__Work request 1__
Reproduce part of the passage on intelware vendors word for word, starting at "If we accept" and stopping after "decades, gentle reader.".
__Work request 2__
Resume the passage on intelware vendors after its last sentence and carry it forward.

__Passage__

--- START ---

If we accept my assertion of intelware as basic search, indexing and classifying content objects, and output nice looking reports. These reports, by the way, depend upon some widely used numerical recipes. The outputs of competitive intelware systems which use the same test set of content objects is often similar. In some cases, very similar. (In September at CyCon, we will show some screenshots and challenge the audience of law enforcement and intelligence professionals to identify the output with the system generating the diagrams, charts, graphs, and maps. In previous lectures this audience involvement ploy yielded one predictable result: No one could match outputs with the system producing it.

What are the paths available to a vendor of intelware chasing huge contracts for getting close to 20 years? That’s two decades, gentle reader.

Based on my observations and research for my books and monographs, here are the historical precedents I have noticed. Will Palantir follow any of these paths? Probably not, but I enjoy trotting them out in order to provide some color for the search and specialized software sector competitors. What each competitor lacked in applications, stable products and services, and informed and available customer support, the PP (Palantir predecessors) had outstanding marketing, nifty technical jargon, and a bit of the Steve Jobs reality distortion field magic.

  1. The vendor just gets acquired. Recorded Future is now Insight. Super secretive Detica is BAE Systems, etc. etc. The idea is that the buyer has the resources to make the software work and develop innovations that will keep ahead of open source offerings and pesky start ups. A variation is continuous resales as owners of intelware companies realize there are not enough customers to deliver the claims in PowerPoint decks’ revenue projections. Is one example this sequence? i2 Ltd (UK) —>  venture firm –> IBM Corp. –> Harris?
  2. The vendor hooks up with the government and presents the face of a standalone, independent outfit when affiliated with a government entity. Example: Some intelware firms in China, Israel, and the UK.
  3. The vendor goes away or turns a few cartwheels and emerges as something else entirely. Example: Cobwebs Technologies doesn’t do intelware; it provides anti money laundering services. I still like LifeRaft’s positioning as a marketing intelligence company.

--- END ---

__Dataset content__
--- START ---

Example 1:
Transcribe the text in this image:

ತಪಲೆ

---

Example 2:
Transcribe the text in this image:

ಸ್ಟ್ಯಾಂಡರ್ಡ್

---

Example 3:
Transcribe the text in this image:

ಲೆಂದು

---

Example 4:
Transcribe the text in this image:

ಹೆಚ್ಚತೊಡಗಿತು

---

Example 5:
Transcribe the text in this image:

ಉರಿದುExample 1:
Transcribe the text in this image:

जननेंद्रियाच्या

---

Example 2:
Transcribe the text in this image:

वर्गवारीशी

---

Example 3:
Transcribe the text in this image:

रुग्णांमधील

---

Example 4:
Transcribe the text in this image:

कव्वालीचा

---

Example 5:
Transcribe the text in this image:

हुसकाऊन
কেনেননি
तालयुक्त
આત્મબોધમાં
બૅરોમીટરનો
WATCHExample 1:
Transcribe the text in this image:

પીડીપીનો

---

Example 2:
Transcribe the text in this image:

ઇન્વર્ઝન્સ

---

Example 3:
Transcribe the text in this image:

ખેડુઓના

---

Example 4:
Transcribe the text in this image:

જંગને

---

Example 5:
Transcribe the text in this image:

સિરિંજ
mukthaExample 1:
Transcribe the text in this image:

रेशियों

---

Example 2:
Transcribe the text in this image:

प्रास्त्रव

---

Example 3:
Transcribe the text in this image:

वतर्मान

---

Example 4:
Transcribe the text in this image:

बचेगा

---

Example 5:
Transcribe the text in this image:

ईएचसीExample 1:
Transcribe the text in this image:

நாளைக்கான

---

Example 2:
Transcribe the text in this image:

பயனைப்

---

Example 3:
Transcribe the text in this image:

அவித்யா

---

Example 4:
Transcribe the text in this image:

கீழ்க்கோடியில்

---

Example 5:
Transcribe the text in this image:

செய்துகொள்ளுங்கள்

--- END ---

__Exercise output 1__
If we accept my assertion of intelware as basic search, indexing and classifying content objects, and output nice looking reports. These reports, by the way, depend upon some widely used numerical recipes. The outputs of competitive intelware systems which use the same test set of content objects is often similar. In some cases, very similar. (In September at CyCon, we will show some screenshots and challenge the audience of law enforcement and intelligence professionals to identify the output with the system generating the diagrams, charts, graphs, and maps. In previous lectures this audience involvement ploy yielded one predictable result: No one could match outputs with the system producing it.

What are the paths available to a vendor of intelware chasing huge contracts for getting close to 20 years? That’s two decades, gentle reader.

__Exercise output 2__
  4. Everybody involved with the company moves on, new executives arrive, and the firm emerges as a customer service outfit or a customer experience provider. Rightly or wrongly I think of LucidWorks as this type of outfit.
  5. A combo deal. The inner workings of this type of deal converts Excalibur into Convera which becomes Ntent and then becomes a property of Allen & Co. Where is Convera today? I heard that some of its DNA survives in Seekr, but I have not heard back from the company to verify this rumor. The firm’s PR professional is apparently busy doing more meaningful PR things.
  6. Creative accounting. Believe it or not, some senior executives are found guilty of financial fancy dancing. Example: The founder of a certain search vendor with government clients. I think a year in the slammer was talked about.
  7. The company just closes up. Example: Perhaps Delphis, Entopia, or Stull, among others.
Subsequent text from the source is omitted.